(Stored items from a collection)

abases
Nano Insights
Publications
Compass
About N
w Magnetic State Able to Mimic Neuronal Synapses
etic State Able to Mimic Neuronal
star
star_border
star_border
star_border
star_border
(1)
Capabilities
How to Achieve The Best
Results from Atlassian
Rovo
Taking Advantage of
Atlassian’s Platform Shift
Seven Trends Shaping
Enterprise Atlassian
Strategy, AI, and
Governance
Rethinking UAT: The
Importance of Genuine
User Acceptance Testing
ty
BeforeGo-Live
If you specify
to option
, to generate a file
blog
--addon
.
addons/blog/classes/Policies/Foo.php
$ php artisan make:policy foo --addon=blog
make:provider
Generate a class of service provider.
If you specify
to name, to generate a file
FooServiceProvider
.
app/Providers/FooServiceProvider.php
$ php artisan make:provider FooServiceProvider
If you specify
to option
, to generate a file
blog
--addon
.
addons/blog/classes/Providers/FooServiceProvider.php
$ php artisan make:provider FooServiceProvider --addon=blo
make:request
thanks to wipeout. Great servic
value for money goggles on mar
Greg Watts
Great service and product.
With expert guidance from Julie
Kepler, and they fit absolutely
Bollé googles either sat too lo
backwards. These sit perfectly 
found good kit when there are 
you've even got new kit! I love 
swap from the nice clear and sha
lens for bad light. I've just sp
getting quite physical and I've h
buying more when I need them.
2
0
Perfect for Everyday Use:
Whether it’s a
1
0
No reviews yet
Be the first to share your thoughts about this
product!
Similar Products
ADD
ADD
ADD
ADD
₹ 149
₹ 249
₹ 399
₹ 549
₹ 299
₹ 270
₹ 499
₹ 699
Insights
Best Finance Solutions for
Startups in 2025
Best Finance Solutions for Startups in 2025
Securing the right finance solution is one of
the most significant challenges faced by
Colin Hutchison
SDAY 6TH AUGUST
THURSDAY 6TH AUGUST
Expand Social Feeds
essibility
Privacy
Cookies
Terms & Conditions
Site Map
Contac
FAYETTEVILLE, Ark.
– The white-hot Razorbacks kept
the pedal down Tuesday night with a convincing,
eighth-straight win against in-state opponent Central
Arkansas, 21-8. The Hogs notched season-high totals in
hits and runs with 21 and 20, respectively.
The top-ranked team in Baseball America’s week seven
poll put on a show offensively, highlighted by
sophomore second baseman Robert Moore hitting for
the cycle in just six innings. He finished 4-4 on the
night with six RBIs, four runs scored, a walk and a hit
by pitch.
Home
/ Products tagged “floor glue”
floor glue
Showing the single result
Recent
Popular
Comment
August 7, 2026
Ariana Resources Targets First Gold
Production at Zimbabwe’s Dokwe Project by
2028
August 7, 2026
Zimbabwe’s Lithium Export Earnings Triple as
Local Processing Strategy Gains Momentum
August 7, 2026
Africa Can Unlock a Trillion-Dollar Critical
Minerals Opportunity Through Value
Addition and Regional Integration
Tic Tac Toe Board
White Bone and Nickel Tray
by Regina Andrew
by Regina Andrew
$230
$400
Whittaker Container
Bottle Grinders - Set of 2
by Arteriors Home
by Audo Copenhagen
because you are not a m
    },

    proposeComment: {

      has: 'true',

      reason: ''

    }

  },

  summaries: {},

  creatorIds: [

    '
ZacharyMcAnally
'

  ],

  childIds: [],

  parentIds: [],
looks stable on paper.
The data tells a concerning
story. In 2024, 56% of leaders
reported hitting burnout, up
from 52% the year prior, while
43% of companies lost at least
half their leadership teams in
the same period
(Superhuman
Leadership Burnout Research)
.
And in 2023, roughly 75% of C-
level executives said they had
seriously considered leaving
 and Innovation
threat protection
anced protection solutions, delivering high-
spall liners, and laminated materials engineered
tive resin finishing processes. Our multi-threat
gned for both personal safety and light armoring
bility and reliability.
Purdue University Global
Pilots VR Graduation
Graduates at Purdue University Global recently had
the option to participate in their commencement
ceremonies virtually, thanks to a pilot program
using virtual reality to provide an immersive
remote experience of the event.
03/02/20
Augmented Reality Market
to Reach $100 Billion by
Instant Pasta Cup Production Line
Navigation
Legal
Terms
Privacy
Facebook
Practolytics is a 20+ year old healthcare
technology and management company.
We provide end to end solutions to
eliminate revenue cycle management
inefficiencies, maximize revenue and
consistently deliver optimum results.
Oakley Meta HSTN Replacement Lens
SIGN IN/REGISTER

- _Aim of the exercise_
All lines with the word "protection" must be located in the data and copied.

- _Exercise response_
threat protection
anced protection solutions, delivering high-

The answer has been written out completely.